Give the number of lines in the data below containing the word "back", with no other text.

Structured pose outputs
--*--

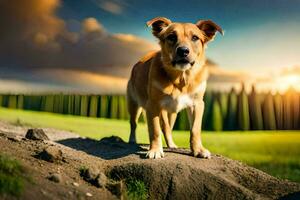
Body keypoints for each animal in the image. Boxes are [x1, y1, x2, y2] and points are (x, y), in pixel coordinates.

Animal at [126, 16, 223, 159]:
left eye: (195, 37)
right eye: (171, 37)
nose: (183, 51)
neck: (181, 79)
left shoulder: (197, 104)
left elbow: (195, 129)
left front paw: (198, 149)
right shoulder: (152, 105)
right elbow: (155, 129)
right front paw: (155, 150)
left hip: (172, 113)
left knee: (167, 128)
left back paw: (171, 144)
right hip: (134, 105)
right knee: (134, 124)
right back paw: (132, 140)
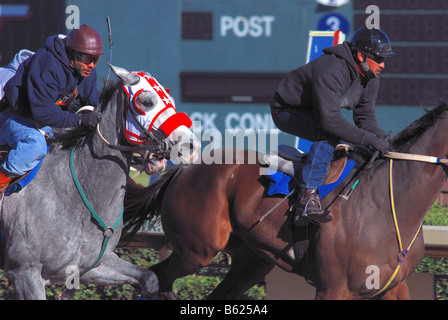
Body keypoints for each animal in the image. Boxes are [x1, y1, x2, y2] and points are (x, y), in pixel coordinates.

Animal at [0, 63, 200, 298]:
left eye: (172, 101)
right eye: (147, 102)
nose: (190, 145)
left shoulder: (94, 265)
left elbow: (150, 278)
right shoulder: (24, 272)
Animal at [121, 102, 448, 300]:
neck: (385, 206)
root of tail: (183, 171)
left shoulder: (393, 286)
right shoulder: (333, 287)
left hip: (250, 261)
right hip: (197, 250)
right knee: (158, 276)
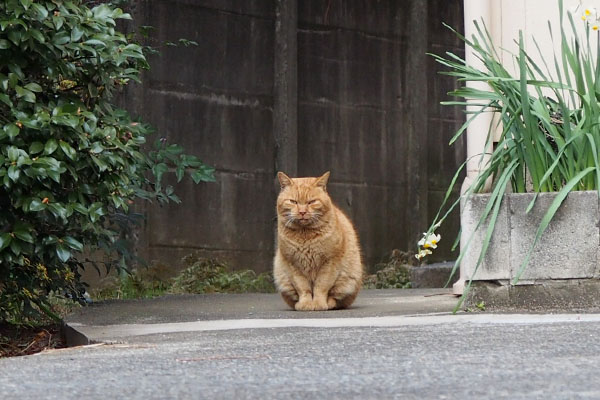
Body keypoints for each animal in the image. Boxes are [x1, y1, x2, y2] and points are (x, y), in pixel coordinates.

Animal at [274, 170, 364, 310]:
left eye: (311, 202)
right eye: (293, 201)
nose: (302, 212)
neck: (305, 236)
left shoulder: (329, 262)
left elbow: (321, 286)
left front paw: (318, 303)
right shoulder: (293, 264)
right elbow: (303, 288)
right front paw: (305, 304)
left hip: (349, 278)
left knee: (337, 299)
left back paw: (329, 303)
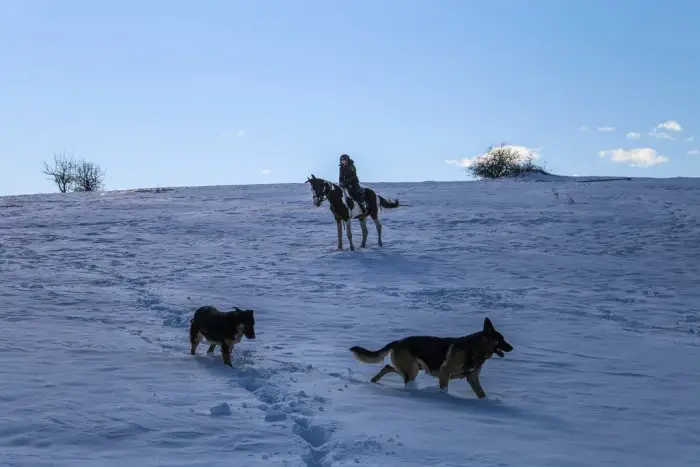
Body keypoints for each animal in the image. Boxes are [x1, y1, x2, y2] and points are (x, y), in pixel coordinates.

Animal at [350, 318, 516, 398]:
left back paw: (374, 381)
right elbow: (445, 390)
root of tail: (397, 342)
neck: (476, 348)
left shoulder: (473, 378)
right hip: (412, 369)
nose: (512, 348)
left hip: (412, 368)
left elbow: (482, 395)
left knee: (388, 367)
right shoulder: (445, 372)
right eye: (500, 339)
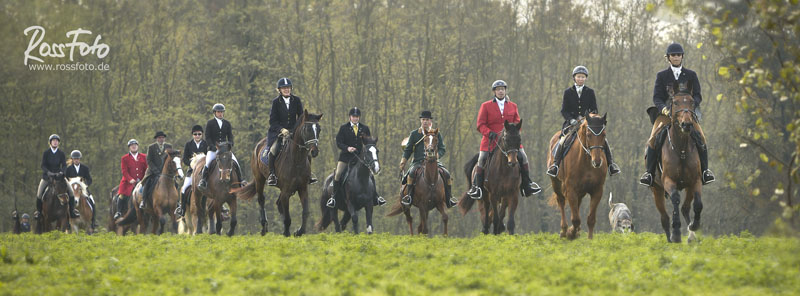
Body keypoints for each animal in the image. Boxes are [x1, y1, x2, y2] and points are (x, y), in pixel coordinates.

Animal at [648, 89, 704, 243]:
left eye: (692, 102)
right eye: (675, 102)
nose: (687, 124)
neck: (681, 149)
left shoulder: (695, 180)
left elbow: (698, 203)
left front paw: (694, 226)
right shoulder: (668, 180)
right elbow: (675, 199)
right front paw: (677, 233)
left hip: (688, 187)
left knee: (685, 208)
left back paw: (692, 236)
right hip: (656, 190)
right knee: (665, 218)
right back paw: (670, 239)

--*--

→ OUTPUT OF THE EXERCISE: 6